__Texto fuente__:
/---
Y esto es así porque la alienación inherente a este modo de producción está directamente vinculada a la enajenación que padecen los seres humanos respecto de los medios de producción, de su propia actividad y de su vida genérica, que se tiene que individualizar para sobrevivir como mera mercancía (“fuerza de trabajo”); o incluso por fuera de ella, a menudo como elemento sustentador-posibilitador de esa particular mercancía (trabajo reproductivo). Esto último tiende a conllevar para las personas su generización (su construcción social como “mujeres” u hombres), o bien su etnificación o racificación (únicas “agrupaciones” útiles que favorece el capital), pero siempre, en definitiva, su exogenización de los procesos productivos y de las condiciones de ciudadanía, como trabajo impago o semipago sostenedor de los mismos.

 

 

Tales condiciones elementales de alienación-enajenación hacen viable el arraigo y propagación de las ilusiones de la igualdad, la libertad y la democracia capitalistas en la esfera de la circulación de las mercancías. Esto es posible porque, como se dijo, de la dependencia personal se pasa aquí a la “independencia” de las personas fundada en su dependencia respecto de las cosas: las mercancías y el dinero. Pero esa misma alienación inherente a los procesos de la mercancía hace que, en cambio, la desigualdad no sea atribuida a ningún factor estructural o ajeno, sino a la diferente capacidad de cada quien de conseguir más o menos dinero. El “apartheid” que éste provoca respecto de los bienes, servicios y ámbitos sociales, queda difuminado (y legitimado) mediante la “igualdad” formal.

 

 

Es en la esfera de la circulación (donde se da la compra-venta de las mercancías), además, donde los individuos son imaginados como soberanos, entes autónomos en cuanto que consumidores (con posibilidad de elección) de mercancías hechas por otros y vendedores libres de su propia mercancía fuerza de trabajo (Marx), pues como tales adquieren la ilusión de poder elegir y por tanto también de decidir.
\---
__Consigna 1__: Extrae del fragmento sobre la alienación el pasaje que va de "Es en la esfera" a "también de decidir.".
__Consigna 2__: Según el fragmento sobre la alienación, ¿a qué se atribuye la desigualdad en lugar de a un factor estructural o ajeno?
El material no tiene relación con el fragmento sobre la alienación.

__Extractos de datos__:
/---
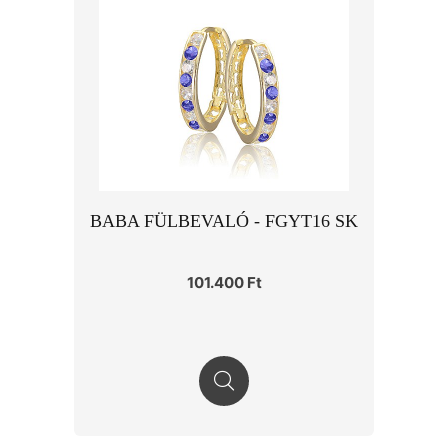
BABA FÜLBEVALÓ - FGYT16 SK
101.400 Ft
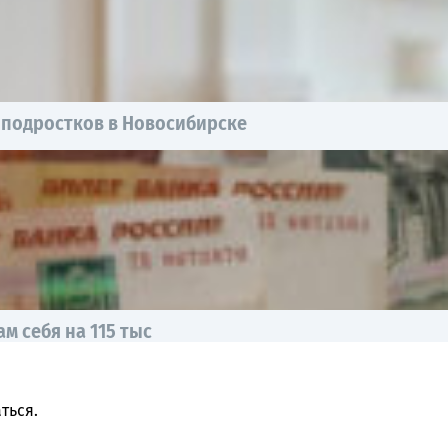
 подростков в Новосибирске
 себя на 115 тыс
ться
.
\---
__Respuesta escrita 1__:
Es en la esfera de la circulación (donde se da la compra-venta de las mercancías), además, donde los individuos son imaginados como soberanos, entes autónomos en cuanto que consumidores (con posibilidad de elección) de mercancías hechas por otros y vendedores libres de su propia mercancía fuerza de trabajo (Marx), pues como tales adquieren la ilusión de poder elegir y por tanto también de decidir.

__Respuesta escrita 2__: A la diferente capacidad de cada quien de conseguir más o menos dinero.